Kata Presiden, Politik dan Ekonomi Punya Ranahnya Masing-Masing

Kata Presiden, Politik dan Ekonomi Punya Ranahnya Masing-Masing
 Presiden Joko Widodo (Istimewa)
 12 Desember 2017 12:04:54 wib
Share :

Kabar7, Jakarta - Presiden Joko Widodo (Jokowi) hadiri acara Sarasehan 100 Ekonom Indonesia di Hotel Grand Sahid Jaya, Jalan Sudirman, Jakarta Pusat, Selasa (12/12/2017).

Dalam kesempatan tersebut, Jokowi menegaskan lagi, kalau politik dan ekonomi memiliki ranahnya masing-masing yang bisa saling mendukung.
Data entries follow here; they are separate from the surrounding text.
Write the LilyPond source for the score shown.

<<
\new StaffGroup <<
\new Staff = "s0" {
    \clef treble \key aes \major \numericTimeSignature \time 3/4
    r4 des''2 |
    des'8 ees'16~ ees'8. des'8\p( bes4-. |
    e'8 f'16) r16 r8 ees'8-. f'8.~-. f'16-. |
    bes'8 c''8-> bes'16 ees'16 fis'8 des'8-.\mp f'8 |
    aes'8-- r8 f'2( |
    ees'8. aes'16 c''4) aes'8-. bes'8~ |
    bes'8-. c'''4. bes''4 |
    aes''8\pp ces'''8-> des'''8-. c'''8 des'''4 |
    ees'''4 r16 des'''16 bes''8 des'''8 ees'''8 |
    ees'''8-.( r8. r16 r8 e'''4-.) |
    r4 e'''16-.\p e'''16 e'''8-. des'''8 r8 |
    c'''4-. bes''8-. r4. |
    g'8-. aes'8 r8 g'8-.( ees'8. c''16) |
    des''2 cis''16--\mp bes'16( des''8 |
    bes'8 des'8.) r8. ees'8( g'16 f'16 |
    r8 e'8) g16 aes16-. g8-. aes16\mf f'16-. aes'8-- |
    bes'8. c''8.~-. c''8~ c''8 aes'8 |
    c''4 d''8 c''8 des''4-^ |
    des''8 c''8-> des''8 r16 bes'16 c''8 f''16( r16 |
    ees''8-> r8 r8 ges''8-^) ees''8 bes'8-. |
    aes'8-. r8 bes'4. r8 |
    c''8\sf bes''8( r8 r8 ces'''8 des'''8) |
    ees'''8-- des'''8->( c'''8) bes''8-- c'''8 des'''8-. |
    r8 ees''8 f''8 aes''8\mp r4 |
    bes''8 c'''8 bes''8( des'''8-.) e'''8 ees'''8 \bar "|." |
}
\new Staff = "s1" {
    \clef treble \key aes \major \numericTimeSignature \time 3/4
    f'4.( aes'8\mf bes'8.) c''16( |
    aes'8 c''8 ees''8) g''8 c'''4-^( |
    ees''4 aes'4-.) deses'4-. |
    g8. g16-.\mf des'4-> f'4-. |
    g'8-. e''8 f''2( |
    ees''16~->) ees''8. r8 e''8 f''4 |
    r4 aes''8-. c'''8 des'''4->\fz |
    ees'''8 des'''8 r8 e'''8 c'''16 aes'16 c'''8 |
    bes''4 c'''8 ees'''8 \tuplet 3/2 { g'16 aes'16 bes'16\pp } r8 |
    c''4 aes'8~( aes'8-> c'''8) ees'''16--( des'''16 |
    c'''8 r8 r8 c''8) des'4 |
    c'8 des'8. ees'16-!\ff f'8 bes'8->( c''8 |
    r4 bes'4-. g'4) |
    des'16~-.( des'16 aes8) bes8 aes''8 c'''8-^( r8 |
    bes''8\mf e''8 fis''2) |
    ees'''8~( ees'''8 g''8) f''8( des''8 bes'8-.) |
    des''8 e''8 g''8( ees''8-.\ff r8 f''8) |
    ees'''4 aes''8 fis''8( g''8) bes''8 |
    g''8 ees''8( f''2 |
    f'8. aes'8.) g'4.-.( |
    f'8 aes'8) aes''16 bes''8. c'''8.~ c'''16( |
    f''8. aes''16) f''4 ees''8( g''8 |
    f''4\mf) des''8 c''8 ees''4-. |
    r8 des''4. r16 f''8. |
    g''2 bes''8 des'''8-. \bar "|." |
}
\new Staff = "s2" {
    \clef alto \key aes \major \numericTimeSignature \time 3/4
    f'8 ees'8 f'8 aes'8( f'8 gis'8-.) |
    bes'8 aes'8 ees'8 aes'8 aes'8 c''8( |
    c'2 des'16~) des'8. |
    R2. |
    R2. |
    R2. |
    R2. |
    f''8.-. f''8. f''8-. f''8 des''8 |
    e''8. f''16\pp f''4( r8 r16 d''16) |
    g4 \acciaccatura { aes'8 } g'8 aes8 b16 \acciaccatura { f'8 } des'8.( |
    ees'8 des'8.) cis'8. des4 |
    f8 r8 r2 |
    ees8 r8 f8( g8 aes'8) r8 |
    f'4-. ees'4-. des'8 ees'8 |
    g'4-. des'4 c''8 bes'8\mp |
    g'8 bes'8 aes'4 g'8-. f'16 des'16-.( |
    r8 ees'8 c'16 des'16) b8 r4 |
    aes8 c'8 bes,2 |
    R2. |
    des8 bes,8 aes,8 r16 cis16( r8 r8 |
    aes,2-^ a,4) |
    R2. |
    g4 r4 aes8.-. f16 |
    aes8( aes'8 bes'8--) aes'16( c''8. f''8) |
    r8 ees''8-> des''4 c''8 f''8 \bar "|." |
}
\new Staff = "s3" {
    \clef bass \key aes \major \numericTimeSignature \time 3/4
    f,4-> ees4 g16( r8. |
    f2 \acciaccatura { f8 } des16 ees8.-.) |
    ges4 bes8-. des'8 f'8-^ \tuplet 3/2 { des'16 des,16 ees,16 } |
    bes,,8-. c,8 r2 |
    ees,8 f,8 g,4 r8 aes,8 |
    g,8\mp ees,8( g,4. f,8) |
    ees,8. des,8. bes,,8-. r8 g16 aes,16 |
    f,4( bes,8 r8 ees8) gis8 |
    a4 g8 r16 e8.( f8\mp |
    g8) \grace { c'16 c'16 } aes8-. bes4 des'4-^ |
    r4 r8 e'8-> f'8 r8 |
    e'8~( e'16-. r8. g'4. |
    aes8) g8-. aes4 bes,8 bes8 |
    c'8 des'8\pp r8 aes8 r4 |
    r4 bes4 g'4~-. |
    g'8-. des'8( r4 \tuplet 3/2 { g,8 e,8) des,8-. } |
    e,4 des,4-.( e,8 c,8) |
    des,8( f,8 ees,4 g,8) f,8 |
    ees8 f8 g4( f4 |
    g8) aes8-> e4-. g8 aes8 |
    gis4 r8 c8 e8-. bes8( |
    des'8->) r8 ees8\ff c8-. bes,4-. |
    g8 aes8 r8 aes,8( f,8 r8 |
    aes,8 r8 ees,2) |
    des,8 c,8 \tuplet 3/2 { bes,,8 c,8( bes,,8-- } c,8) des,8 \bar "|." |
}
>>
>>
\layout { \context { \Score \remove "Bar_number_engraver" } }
Untuk tahun politik tak harus berdampak terhadap ekonomi.

"Saya kira kalau kita bersama-sama bisa menghilangkan paling tidak persepsi 'ini politik, ini ekonomi'. Saya kira yang politik berjalanlah politik, yang ekonomi berjalanlah ekonomi," kata Jokowi.

Hal itu disampaikan Presiden Jokowi karena dia melihat pelaku ekonomi memilih 'wait and see' menjelang tahun politik. Padahal tahun politik bisa dibilang justru merangsang pertumbuhan ekonomi.

"Menurut saya, kontestasi politik, 0,2%-0,3% itu justru ada belanja spanduk, kaos, sembako, justru naik. Tapi yang ngomong bukan saya, ekonom juga Pak Darmin (Menko Ekonomi)," tutur Jokowi, dilansir dari Detik.

Tahun politik pun bukan hanya 2019 atau saat pemilihan presiden (pilpres) saja. Setiap tahun ada pilkada serentak di berbagai daerah. "Tahun 2014 kita ada pilpres, wait and see. 2015 ada 150-an pilkada apa wait and see lagi, 2016 (ada) 106 pilkada wait and see lagi, 2018 ada 171 pilkada wait and see lagi, 2019 ada pilpres, apa mau wait and see lagi," papar Jokowi.

Maka itu, Jokowi menyarankan agar pelaku ekonomi tetap berjalan di ranah ekonomi. Sementara itu politikus berjalan di ranahnya.

"Artinya, marilah kita memulai bersama agar yang politik berjalan, yang ekonomi mari bermain di wilayah ekonomi dan ingat bahwa ini bukan pertama kali Indonesia menjalankan pilkada serentak, dan bukan pertama kali pemilu diadakan di negara kita," kata Jokowi.